_Okuma Metni_:
- - -

• Sonuç bulunamadı

DÖRDÜNCÜ BÖLÜM

4. DEĞERLENDİRME

4.2. Mimari Değerlendirme

4.2.4. Kapalı yunan haçı Planı

Öncelikle nerede ve nasıl meydana geldiği kesin olarak bilinmeyen kapalı yunan haç plan tipinin, Bizans dini mimarisi içerisinde zamanla oluşan değişim, gelişim veya değişik kültürlerin etkisi ile Bizans mimarisine girmiş olabileceği ön görülmektedir.

- - -

_Sağlanan Veriler_:

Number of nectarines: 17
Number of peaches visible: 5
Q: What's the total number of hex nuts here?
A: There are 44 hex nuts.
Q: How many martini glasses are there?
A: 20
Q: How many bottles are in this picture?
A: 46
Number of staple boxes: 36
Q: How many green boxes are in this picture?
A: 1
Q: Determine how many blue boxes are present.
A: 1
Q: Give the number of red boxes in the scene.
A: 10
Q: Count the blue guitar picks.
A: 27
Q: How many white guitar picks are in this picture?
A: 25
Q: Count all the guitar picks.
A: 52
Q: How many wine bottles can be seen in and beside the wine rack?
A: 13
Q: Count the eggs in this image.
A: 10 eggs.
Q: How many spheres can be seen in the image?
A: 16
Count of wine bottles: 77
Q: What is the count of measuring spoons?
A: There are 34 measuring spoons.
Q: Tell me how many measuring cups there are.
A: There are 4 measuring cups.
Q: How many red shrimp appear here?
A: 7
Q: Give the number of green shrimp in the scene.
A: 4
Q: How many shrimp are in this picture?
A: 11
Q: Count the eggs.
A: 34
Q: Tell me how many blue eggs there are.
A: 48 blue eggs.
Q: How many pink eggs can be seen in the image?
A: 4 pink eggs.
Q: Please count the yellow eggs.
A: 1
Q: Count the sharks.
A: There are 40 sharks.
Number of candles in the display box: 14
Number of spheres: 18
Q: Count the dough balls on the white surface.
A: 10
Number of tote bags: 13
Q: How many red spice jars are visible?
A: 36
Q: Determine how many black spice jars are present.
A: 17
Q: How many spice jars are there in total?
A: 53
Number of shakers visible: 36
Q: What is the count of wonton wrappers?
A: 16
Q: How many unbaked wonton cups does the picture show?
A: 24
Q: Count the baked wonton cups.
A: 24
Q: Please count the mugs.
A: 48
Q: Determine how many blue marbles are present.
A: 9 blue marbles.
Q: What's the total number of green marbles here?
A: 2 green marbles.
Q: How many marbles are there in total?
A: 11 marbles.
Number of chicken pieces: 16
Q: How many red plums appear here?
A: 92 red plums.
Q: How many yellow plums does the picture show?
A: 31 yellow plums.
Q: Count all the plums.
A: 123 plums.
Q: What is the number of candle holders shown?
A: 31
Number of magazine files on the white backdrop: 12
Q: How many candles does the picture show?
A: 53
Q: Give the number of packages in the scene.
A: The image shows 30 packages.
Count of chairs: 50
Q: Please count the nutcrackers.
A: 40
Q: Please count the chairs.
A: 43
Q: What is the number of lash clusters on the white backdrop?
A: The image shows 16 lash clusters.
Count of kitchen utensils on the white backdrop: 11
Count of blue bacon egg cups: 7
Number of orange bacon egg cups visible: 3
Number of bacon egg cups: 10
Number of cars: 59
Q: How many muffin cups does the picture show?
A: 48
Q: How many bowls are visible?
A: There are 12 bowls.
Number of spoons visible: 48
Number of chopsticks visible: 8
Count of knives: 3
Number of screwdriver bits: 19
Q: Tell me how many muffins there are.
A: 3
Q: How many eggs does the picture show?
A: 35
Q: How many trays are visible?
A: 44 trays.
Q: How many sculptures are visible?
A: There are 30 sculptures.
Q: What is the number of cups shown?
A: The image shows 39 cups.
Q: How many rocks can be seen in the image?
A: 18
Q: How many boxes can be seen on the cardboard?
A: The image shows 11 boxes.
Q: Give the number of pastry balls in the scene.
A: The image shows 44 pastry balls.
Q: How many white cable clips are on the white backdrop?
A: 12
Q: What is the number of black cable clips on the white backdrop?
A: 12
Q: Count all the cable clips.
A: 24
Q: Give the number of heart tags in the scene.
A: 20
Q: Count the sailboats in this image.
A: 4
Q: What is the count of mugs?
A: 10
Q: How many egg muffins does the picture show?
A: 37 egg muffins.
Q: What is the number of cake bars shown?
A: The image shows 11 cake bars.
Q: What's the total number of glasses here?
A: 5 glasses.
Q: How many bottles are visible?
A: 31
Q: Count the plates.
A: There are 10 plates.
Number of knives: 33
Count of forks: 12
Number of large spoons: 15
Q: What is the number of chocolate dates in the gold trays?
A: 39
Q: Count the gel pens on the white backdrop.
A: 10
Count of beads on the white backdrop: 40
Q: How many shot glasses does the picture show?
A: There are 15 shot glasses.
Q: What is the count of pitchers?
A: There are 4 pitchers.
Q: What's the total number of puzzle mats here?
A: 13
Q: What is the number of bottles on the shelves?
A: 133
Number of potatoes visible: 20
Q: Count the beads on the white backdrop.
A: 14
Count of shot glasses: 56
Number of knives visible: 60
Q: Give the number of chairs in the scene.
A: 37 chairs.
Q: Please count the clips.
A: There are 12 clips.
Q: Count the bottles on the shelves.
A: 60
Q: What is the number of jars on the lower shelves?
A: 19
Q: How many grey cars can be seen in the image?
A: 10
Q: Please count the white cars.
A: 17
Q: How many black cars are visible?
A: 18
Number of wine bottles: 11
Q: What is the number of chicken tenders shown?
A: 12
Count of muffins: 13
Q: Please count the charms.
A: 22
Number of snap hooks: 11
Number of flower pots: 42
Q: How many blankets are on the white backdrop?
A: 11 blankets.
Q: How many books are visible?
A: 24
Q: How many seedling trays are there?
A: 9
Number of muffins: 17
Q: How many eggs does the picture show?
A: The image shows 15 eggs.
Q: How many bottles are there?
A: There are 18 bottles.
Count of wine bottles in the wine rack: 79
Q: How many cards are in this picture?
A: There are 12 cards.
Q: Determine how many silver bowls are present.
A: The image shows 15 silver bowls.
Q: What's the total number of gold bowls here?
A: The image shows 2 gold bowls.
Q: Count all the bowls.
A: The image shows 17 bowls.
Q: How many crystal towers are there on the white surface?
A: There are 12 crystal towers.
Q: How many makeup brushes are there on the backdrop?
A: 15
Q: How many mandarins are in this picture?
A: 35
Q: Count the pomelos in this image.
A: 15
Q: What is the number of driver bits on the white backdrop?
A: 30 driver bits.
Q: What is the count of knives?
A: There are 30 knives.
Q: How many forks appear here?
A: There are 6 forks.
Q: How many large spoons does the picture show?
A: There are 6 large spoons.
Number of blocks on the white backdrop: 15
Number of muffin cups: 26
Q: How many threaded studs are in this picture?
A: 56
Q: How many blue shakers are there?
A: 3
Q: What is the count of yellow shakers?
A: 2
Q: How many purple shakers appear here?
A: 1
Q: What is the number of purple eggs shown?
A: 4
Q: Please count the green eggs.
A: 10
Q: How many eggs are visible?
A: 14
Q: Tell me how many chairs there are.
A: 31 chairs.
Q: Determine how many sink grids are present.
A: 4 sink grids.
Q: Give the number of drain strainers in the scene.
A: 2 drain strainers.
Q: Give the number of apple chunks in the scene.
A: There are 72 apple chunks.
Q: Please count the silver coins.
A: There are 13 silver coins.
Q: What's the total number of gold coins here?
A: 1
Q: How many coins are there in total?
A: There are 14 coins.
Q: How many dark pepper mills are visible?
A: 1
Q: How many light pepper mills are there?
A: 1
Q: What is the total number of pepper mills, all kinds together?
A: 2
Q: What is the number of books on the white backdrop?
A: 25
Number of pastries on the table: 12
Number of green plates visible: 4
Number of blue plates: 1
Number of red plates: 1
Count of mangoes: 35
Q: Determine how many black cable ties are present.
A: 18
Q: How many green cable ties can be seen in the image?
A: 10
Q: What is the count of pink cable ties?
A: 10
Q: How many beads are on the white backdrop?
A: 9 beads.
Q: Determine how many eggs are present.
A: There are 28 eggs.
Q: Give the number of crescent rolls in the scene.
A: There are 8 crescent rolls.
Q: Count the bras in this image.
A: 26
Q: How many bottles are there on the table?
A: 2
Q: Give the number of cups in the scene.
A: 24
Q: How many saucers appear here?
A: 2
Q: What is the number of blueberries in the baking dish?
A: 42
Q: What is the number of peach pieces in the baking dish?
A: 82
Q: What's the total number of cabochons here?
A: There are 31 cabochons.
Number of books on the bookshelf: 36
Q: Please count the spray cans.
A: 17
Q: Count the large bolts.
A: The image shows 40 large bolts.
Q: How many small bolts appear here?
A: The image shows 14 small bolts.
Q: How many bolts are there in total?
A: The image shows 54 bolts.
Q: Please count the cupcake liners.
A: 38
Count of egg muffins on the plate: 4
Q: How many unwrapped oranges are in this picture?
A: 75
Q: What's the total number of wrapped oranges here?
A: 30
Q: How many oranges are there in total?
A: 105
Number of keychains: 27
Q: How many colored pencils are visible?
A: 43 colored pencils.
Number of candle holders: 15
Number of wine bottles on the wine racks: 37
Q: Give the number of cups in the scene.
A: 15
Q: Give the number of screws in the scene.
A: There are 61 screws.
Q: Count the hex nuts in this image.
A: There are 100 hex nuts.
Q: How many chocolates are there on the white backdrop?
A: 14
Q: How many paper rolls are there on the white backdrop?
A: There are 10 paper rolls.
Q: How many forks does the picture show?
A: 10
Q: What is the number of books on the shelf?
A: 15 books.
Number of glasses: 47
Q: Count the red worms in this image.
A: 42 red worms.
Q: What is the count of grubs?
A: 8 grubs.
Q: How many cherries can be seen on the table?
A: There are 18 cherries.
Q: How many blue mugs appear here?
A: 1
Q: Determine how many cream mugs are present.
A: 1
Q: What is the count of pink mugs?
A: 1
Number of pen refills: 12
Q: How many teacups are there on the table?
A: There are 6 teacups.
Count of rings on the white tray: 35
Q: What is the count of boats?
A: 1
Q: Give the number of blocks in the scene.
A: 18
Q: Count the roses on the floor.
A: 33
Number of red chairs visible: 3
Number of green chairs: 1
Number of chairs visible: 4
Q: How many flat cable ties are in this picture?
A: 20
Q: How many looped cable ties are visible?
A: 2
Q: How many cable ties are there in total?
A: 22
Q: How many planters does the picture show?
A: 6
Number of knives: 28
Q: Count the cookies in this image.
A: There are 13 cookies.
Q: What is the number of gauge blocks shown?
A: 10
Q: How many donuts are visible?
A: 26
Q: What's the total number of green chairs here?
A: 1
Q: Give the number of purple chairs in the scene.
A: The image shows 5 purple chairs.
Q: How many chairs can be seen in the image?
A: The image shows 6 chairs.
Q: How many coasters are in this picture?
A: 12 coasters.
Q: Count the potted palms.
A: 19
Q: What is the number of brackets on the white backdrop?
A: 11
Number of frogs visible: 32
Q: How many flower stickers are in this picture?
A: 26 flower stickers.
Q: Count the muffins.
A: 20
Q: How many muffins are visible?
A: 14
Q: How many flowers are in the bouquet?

- - -

_Yazılı Yönerge A_: Kapalı Yunan haçı planı konulu metindeki şu cümleyi İngilizceye çeviriniz: "Öncelikle nerede ve nasıl meydana geldiği kesin olarak bilinmeyen kapalı yunan haç plan tipinin, Bizans dini mimarisi içerisinde zamanla oluşan değişim, gelişim veya değişik kültürlerin etkisi ile Bizans mimarisine girmiş olabileceği ön görülmektedir."
_Yazılı Yönerge B_: Kapalı Yunan haçı planı konulu metnin son cümlesinden sonra gelecek bölümü yazınız.
Kayıtlar bu çalışmada kullanılmayacaktır.

_Alıştırma Çıktısı A_: First of all, it is anticipated that the closed Greek cross plan type, whose place and manner of origin are not known with certainty, may have entered Byzantine architecture through the change and development that occurred over time within Byzantine religious architecture, or through the influence of different cultures.

_Alıştırma Çıktısı B_:
Tarihsel süreç içerisinde Bizans mimarisinin değişimi neticesinde, kapalı yunan haç planının ortaya çıktığı düşüncesini öne süren ve pandantif geçişli kubbeli bazilikal kiliselerin, bu plandan geliştiğini gösteren örneklerin olduğu bilinmektedir. Bu düşünceden dolayı kilisenin orta nefinde bulunan kubbeli mekânın, büyük tutulmasıyla birlikte kilisenin yan kollarında dar haç kolları ortaya çıkmıştır. Bir başka görüş ise kapalı yunan haç planının, haçvari mezar yapılarından etkilenerek inşa edildiği düşüncesidir.

Kapalı yunan haç planının yapıldığı en erken tarihli kilise İstanbul’da yer alan Makedonya hükümdarı I. Basileios’un inşa ettirdiği Yeni (Nea Ekklesia) Kilisesi’dir. 880 senesinde inşa edile kilise günümüze gelememiştir. Eski kaynaklarda kilisenin, beş kubbeli olduğu ve daha sonraki dönemlerde Bizans dini mimarisinde yapılan kiliselere örnek teşkil ettiğidir (Mimiroğlu, 2015: 291).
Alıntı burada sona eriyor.